L'élection présidentielle américaine a déjà commencé à Washington, version hamburger: un restaurant a lancé des versions de ce classique de la cuisine américaine baptisés du nom des candidats au scrutin du 6 novembre, "Obama", "Biden", "Romney" et "Ryan".

Les clients du BLT Steak, un restaurant chic à quelques pas de la Maison Blanche fréquenté par la famille présidentielle et des élus des deux bords, auront la chance de connaître dès le 2 octobre le "ticket" le plus vendu.

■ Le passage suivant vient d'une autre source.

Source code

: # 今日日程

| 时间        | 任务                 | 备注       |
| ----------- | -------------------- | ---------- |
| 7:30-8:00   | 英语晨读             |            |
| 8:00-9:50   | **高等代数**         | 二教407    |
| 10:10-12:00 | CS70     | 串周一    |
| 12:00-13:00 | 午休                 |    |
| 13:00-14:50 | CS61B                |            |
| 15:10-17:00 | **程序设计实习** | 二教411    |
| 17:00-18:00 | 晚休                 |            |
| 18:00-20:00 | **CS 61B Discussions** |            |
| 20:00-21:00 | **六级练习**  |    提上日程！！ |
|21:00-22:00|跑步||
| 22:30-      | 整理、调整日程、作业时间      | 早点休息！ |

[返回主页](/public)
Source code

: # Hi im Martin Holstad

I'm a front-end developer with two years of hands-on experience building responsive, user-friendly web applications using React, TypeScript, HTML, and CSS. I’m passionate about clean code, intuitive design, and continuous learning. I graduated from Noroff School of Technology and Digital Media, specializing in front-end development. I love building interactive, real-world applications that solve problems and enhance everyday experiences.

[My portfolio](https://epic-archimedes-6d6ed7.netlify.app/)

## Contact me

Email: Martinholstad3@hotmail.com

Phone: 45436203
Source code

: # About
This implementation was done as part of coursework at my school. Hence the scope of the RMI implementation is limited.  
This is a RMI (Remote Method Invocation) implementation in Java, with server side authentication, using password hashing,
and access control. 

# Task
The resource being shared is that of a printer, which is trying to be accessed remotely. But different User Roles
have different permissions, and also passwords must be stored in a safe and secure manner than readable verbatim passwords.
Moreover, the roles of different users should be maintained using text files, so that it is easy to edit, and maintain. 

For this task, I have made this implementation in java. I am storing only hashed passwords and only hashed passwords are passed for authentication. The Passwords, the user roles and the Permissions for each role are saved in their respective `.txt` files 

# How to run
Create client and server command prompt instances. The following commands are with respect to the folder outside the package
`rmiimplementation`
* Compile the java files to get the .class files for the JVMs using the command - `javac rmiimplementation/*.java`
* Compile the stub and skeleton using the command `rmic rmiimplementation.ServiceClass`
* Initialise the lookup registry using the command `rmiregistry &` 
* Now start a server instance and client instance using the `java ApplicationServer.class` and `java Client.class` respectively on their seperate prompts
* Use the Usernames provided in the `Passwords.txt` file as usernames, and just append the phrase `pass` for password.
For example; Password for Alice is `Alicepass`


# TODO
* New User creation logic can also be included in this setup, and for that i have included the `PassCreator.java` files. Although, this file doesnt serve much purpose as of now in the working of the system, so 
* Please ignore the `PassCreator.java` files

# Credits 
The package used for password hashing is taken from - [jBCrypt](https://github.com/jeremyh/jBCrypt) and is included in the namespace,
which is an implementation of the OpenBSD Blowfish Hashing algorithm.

Le hamburger "Obama", à 28 dollars, est le plus cher car "c'est le président, nous voulions ce que nous avons de meilleur", explique à l'AFP Adam Sanders, directeur du BLT Steak.

Le plat portant le nom de Barack Obama est ainsi composé de boeuf américain Kobé et d'ananas, "un hommage" au passé hawaïen du président, né dans l'archipel du Pacifique, dit-il.

Affiché à 23 dollars, le hamburger "Biden" joue sur le surnom du vice-président et colistier de Barack Obama Joe Biden, "Sloppy Joe", qui désigne également du boeuf haché.

Le "Romney" (23 dollars) propose du pastrami de l'Utah, l'Etat comptant le plus de mormons aux Etats-Unis, une référence directe à la religion du candidat républicain Mitt Romney, et que du fromage suisse, censé évoquer les comptes bancaires de l'ancien homme d'affaires, explique M. Sanders.

Quant au "Ryan" (26 dollars), il est "tout Wisconsin", boeuf, bacon, pommes et oignon, comme le candidat vice-président Paul Ryan, originaire de cet Etat du Nord.

Dans la salle, une tablée de syndicalistes, clairement démocrates, de la grande centrale AFL-CIO voisine, se sont piqués au jeu. Eddie Vale a choisi le "Obama", car "c'est un bon hamburger américain, le Romney a trop d'ingrédients étrangers", s'amuse-t-il.

Son voisin déguste un "Biden" car le "fromage suisse n'a rien à faire sur un cheeseburger aux Etats-Unis", dit Tim Tagaris alors que Jessica Morales "ne commandera jamais un Romney, c'est contre mes principes", rit-elle.

Pour le déjeuner de mardi, les résultats étaient serrés avec un petit avantage pour le ticket démocrate, à 14 contre 12.

Le résultat final sera annoncé le 2 octobre, autour d'une boisson, avec les clients qui veulent venir.